Il y a aujourd'hui une quinzaine de personnes sourdes sur l'île. Yano aime amener des amis de Tokyo pour leur faire découvrir l'endroit où elle a grandi, mais ça fait sa tante, qui a 70 ans, triste. "Quand je te regarde, ça me rend seul, " dit-elle à Yano, qui lui a demandé pourquoi.
"Parce que quand les gens de Tokyo viennent… on finit par devoir signer comme eux et les aider à comprendre, " elle répondit.
Le monde extérieur s'immisce sur elle paisible, monde insulaire. "Avant, nous pouvions parler et comprendre librement, ainsi nous avons pu partager tous les plaisirs et les peines de la vie. Ces jours, personne ne connaît la langue des signes. Il y a beaucoup de mots de signe nouveaux pour moi, donc je ne sais même pas ce que disent les autres sourds."
Quand on pense à un jeune, nous pensons à quelqu'un d'impressionnable et pas entièrement responsable d'eux-mêmes. Les jeunes langues des signes ne sont pas comme ça. Ils sont utilisés par des gens qui sont pratiques, attaché à ce qu'ils savent, et vivre leur vie. Souvent, les préoccupations des linguistes concernant l'influence indue d'une langue des signes émergente ont à voir avec la langue en tant qu'objet d'intérêt scientifique, et sont moins liés aux expériences des personnes qui l'utilisent.
Mais toutes les langues humaines évoluent au fur et à mesure que les gens entrent en contact les uns avec les autres par le biais du commerce, travail, jeu et mariage. Les mots et même les modèles grammaticaux peuvent passer d'une langue à une autre. Alors que le village global devient de plus en plus petit, les linguistes apprennent à suivre l'accélération des changements qui influencent les langues qu'ils étudient et contribuent également à leur développement.
Regarder en arrière, Connie de Vos admet qu'elle a peut-être réagi de manière excessive en ne signant pas pendant ces premières nuits sur le patio.
Plus tard, elle a parlé directement aux gens des influences extérieures qui pourraient changer leur langue des signes. « Il s'agit plutôt de les informer et de les sensibiliser, " dit-elle. Il y a des sourds partout dans le monde, elle leur dirait, et ils parlent différemment de la façon dont vous le faites, et je suis intéressé à découvrir les différences.
Finalement, elle a aidé à créer une école où les enfants sont scolarisés à Kata Kolok.
"Peut-être que j'ai été trop prudent au début, " elle dit, bien qu'elle attribue également son engagement à travailler initialement uniquement à Kata Kolok en lui donnant accès à des histoires locales qu'elle n'aurait peut-être pas entendues autrement.

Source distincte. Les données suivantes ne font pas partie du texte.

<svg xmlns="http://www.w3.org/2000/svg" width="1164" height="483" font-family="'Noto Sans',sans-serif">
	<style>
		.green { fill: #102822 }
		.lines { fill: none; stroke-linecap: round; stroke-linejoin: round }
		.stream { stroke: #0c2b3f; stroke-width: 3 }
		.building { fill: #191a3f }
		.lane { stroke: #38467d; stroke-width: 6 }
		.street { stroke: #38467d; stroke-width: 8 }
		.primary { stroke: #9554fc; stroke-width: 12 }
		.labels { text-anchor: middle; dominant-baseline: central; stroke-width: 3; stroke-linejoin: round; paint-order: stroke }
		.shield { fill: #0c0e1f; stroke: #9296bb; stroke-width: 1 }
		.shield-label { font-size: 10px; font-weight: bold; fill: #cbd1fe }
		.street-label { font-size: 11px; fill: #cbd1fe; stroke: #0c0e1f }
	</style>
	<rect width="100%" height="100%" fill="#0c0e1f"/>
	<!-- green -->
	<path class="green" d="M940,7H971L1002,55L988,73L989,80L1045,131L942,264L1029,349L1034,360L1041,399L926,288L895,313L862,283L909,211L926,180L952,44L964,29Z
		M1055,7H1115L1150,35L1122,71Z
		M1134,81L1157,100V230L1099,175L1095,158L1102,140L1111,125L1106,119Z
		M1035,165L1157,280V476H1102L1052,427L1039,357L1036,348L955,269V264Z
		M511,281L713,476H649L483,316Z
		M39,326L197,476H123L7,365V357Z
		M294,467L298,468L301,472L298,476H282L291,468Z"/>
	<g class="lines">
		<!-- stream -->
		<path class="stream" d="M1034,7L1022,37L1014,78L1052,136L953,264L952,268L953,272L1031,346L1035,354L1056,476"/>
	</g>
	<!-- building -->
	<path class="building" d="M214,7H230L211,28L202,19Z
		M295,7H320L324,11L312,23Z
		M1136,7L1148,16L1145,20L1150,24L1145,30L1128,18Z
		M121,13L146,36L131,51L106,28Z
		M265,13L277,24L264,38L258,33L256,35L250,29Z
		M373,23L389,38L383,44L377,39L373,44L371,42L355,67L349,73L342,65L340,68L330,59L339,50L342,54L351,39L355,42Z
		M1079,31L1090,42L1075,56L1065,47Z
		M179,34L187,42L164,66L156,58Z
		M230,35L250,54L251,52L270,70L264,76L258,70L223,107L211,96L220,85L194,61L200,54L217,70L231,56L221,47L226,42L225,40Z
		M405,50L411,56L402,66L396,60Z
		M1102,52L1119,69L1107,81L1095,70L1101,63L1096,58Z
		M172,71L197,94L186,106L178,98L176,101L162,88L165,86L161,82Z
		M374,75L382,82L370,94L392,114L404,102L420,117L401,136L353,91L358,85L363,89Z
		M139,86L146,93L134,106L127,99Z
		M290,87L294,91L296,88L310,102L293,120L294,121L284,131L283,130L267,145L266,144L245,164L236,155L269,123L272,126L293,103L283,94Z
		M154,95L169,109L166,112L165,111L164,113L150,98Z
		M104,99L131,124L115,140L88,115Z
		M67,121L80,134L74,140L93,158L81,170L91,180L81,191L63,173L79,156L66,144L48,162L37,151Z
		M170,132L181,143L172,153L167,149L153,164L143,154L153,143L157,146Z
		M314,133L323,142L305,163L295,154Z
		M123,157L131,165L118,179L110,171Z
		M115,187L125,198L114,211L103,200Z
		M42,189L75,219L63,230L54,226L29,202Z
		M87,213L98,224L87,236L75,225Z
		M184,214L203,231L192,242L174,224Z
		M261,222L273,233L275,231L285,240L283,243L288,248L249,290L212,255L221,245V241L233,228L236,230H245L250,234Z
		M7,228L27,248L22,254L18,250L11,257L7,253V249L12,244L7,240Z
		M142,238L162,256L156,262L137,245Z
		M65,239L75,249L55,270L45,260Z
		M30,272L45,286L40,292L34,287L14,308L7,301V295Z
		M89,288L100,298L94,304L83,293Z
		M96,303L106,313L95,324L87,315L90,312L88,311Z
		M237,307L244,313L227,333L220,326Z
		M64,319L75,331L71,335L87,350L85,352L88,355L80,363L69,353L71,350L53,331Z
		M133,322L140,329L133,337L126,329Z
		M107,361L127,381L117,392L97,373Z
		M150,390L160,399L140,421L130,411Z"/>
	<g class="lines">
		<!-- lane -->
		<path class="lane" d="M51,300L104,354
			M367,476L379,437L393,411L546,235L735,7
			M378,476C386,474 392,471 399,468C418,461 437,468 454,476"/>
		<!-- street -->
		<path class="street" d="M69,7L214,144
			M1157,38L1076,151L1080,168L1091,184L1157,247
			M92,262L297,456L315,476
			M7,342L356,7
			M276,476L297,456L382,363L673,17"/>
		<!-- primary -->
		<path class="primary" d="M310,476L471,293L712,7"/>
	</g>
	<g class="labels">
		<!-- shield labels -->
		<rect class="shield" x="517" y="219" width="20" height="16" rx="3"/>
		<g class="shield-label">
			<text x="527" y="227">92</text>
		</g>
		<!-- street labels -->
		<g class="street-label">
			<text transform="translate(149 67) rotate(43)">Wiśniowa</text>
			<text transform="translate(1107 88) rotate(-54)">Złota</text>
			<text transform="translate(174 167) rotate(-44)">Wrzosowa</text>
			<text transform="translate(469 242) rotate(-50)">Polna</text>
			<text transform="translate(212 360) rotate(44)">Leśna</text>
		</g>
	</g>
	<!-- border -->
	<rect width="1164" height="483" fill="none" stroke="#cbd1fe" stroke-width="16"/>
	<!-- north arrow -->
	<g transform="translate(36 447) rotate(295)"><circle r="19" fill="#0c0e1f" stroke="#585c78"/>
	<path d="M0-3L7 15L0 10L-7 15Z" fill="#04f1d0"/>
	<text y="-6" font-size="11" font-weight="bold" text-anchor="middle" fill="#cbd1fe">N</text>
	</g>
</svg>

L'une de ces histoires était une histoire d'origine expliquant pourquoi il y a tant de surdité à Bengkala. Un couple désespéré pour un enfant a fait des offrandes dans un cimetière pour nourrissons et fœtus, et un fantôme vivant là-bas leur a donné leur souhait. Le fantôme était sourd, et ainsi l'enfant était sourd aussi.
Les jeunes langues des signes ont désespérément besoin de jeunes signeurs. Sur l'île d'Ehime-Oshima, Le neveu entendant de Yano est le plus jeune utilisateur de la langue des signes Miyakubo. Elle ne veut pas qu'il soit le dernier, et essaie toujours de trouver des moyens d'aider la langue à survivre.
« Est-ce que vous sentez que vous avez des responsabilités envers la langue ? » Je demande.
Elle s'arrête, commence alors à signer. "Les gens sur l'île ne pensent pas beaucoup à la langue des signes Miyakubo, " dit-elle par l'intermédiaire de l'interprète. " En surface, il n'y a rien de spécial, mais dans nos coeurs une partie de nous sait que c'est spécial, et nous voulons nous y accrocher et ne pas le quitter."
Cet article a été publié pour la première fois sur Mosaic et est republié ici sous licence Creative Commons.